[[ Records for the task, beginning ]]
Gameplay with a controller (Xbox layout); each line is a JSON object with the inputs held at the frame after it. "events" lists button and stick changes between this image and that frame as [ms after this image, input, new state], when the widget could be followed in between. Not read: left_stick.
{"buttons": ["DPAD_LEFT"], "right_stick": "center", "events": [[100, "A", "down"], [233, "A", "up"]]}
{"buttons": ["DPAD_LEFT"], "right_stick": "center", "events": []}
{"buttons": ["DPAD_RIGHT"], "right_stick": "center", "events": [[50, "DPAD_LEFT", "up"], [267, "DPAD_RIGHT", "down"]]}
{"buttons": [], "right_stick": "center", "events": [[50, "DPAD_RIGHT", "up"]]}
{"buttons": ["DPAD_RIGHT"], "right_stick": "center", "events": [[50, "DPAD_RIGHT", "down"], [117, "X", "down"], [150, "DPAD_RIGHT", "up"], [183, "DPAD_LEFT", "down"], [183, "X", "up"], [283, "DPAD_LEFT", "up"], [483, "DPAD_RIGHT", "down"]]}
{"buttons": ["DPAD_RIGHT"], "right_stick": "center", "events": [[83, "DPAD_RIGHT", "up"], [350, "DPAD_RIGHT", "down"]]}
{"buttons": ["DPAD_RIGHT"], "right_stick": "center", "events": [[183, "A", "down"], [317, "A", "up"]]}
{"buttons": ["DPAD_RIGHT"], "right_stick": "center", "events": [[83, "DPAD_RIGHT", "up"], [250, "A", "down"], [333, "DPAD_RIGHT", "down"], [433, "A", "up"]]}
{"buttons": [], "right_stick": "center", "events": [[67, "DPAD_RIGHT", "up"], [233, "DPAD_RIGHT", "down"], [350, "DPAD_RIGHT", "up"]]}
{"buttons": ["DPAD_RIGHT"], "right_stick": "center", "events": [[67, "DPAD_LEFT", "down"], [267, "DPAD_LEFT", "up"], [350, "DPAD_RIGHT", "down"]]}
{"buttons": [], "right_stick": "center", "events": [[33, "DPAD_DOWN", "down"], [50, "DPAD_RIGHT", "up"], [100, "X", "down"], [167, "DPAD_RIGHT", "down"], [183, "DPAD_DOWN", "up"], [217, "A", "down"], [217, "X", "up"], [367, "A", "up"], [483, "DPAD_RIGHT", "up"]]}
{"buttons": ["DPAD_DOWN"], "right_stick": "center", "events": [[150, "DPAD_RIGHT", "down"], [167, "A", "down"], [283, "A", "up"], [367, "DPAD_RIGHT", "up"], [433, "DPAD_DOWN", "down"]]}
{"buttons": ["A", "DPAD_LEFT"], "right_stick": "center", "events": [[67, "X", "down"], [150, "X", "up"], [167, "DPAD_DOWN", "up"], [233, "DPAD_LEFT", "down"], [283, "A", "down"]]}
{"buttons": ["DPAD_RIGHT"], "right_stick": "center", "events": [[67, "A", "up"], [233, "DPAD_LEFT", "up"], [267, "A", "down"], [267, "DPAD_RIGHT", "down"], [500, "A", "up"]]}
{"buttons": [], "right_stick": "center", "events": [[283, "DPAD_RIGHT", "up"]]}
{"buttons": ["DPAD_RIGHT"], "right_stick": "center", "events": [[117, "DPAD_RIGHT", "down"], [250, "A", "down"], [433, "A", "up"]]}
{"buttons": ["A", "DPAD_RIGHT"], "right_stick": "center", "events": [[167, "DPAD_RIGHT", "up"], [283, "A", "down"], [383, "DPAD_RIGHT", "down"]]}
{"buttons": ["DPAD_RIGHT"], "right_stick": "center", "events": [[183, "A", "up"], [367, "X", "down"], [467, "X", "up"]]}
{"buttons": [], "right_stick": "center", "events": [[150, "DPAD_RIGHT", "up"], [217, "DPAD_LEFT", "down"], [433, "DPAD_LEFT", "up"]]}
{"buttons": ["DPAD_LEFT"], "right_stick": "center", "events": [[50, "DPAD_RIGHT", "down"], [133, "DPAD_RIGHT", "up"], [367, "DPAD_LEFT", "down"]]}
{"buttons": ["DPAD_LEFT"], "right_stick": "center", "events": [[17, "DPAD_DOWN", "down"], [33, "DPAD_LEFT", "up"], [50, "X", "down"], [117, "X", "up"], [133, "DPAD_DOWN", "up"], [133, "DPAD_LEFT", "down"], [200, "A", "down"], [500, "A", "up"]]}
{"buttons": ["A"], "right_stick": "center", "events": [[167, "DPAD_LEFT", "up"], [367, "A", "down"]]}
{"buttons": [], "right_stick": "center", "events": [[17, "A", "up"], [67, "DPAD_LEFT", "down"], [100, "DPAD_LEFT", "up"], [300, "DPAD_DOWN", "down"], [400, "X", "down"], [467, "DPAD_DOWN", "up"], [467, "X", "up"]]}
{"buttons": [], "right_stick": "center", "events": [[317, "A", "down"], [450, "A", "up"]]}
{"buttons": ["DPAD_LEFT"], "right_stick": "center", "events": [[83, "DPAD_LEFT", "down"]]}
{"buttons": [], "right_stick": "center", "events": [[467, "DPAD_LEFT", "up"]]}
[[ Records for the task, end ]]
• [What is required]:
Once you have read the data, copy all of it out exactly.

• [Finished task]:
Gameplay with a controller (Xbox layout); each line is a JSON object with the inputs held at the frame after it. "events" lists button and stick changes between this image and that frame as [ms after this image, input, new state], when the widget could be followed in between. Not read: left_stick.
{"buttons": ["DPAD_LEFT"], "right_stick": "center", "events": [[100, "A", "down"], [233, "A", "up"]]}
{"buttons": ["DPAD_LEFT"], "right_stick": "center", "events": []}
{"buttons": ["DPAD_RIGHT"], "right_stick": "center", "events": [[50, "DPAD_LEFT", "up"], [267, "DPAD_RIGHT", "down"]]}
{"buttons": [], "right_stick": "center", "events": [[50, "DPAD_RIGHT", "up"]]}
{"buttons": ["DPAD_RIGHT"], "right_stick": "center", "events": [[50, "DPAD_RIGHT", "down"], [117, "X", "down"], [150, "DPAD_RIGHT", "up"], [183, "DPAD_LEFT", "down"], [183, "X", "up"], [283, "DPAD_LEFT", "up"], [483, "DPAD_RIGHT", "down"]]}
{"buttons": ["DPAD_RIGHT"], "right_stick": "center", "events": [[83, "DPAD_RIGHT", "up"], [350, "DPAD_RIGHT", "down"]]}
{"buttons": ["DPAD_RIGHT"], "right_stick": "center", "events": [[183, "A", "down"], [317, "A", "up"]]}
{"buttons": ["DPAD_RIGHT"], "right_stick": "center", "events": [[83, "DPAD_RIGHT", "up"], [250, "A", "down"], [333, "DPAD_RIGHT", "down"], [433, "A", "up"]]}
{"buttons": [], "right_stick": "center", "events": [[67, "DPAD_RIGHT", "up"], [233, "DPAD_RIGHT", "down"], [350, "DPAD_RIGHT", "up"]]}
{"buttons": ["DPAD_RIGHT"], "right_stick": "center", "events": [[67, "DPAD_LEFT", "down"], [267, "DPAD_LEFT", "up"], [350, "DPAD_RIGHT", "down"]]}
{"buttons": [], "right_stick": "center", "events": [[33, "DPAD_DOWN", "down"], [50, "DPAD_RIGHT", "up"], [100, "X", "down"], [167, "DPAD_RIGHT", "down"], [183, "DPAD_DOWN", "up"], [217, "A", "down"], [217, "X", "up"], [367, "A", "up"], [483, "DPAD_RIGHT", "up"]]}
{"buttons": ["DPAD_DOWN"], "right_stick": "center", "events": [[150, "DPAD_RIGHT", "down"], [167, "A", "down"], [283, "A", "up"], [367, "DPAD_RIGHT", "up"], [433, "DPAD_DOWN", "down"]]}
{"buttons": ["A", "DPAD_LEFT"], "right_stick": "center", "events": [[67, "X", "down"], [150, "X", "up"], [167, "DPAD_DOWN", "up"], [233, "DPAD_LEFT", "down"], [283, "A", "down"]]}
{"buttons": ["DPAD_RIGHT"], "right_stick": "center", "events": [[67, "A", "up"], [233, "DPAD_LEFT", "up"], [267, "A", "down"], [267, "DPAD_RIGHT", "down"], [500, "A", "up"]]}
{"buttons": [], "right_stick": "center", "events": [[283, "DPAD_RIGHT", "up"]]}
{"buttons": ["DPAD_RIGHT"], "right_stick": "center", "events": [[117, "DPAD_RIGHT", "down"], [250, "A", "down"], [433, "A", "up"]]}
{"buttons": ["A", "DPAD_RIGHT"], "right_stick": "center", "events": [[167, "DPAD_RIGHT", "up"], [283, "A", "down"], [383, "DPAD_RIGHT", "down"]]}
{"buttons": ["DPAD_RIGHT"], "right_stick": "center", "events": [[183, "A", "up"], [367, "X", "down"], [467, "X", "up"]]}
{"buttons": [], "right_stick": "center", "events": [[150, "DPAD_RIGHT", "up"], [217, "DPAD_LEFT", "down"], [433, "DPAD_LEFT", "up"]]}
{"buttons": ["DPAD_LEFT"], "right_stick": "center", "events": [[50, "DPAD_RIGHT", "down"], [133, "DPAD_RIGHT", "up"], [367, "DPAD_LEFT", "down"]]}
{"buttons": ["DPAD_LEFT"], "right_stick": "center", "events": [[17, "DPAD_DOWN", "down"], [33, "DPAD_LEFT", "up"], [50, "X", "down"], [117, "X", "up"], [133, "DPAD_DOWN", "up"], [133, "DPAD_LEFT", "down"], [200, "A", "down"], [500, "A", "up"]]}
{"buttons": ["A"], "right_stick": "center", "events": [[167, "DPAD_LEFT", "up"], [367, "A", "down"]]}
{"buttons": [], "right_stick": "center", "events": [[17, "A", "up"], [67, "DPAD_LEFT", "down"], [100, "DPAD_LEFT", "up"], [300, "DPAD_DOWN", "down"], [400, "X", "down"], [467, "DPAD_DOWN", "up"], [467, "X", "up"]]}
{"buttons": [], "right_stick": "center", "events": [[317, "A", "down"], [450, "A", "up"]]}
{"buttons": ["DPAD_LEFT"], "right_stick": "center", "events": [[83, "DPAD_LEFT", "down"]]}
{"buttons": [], "right_stick": "center", "events": [[467, "DPAD_LEFT", "up"]]}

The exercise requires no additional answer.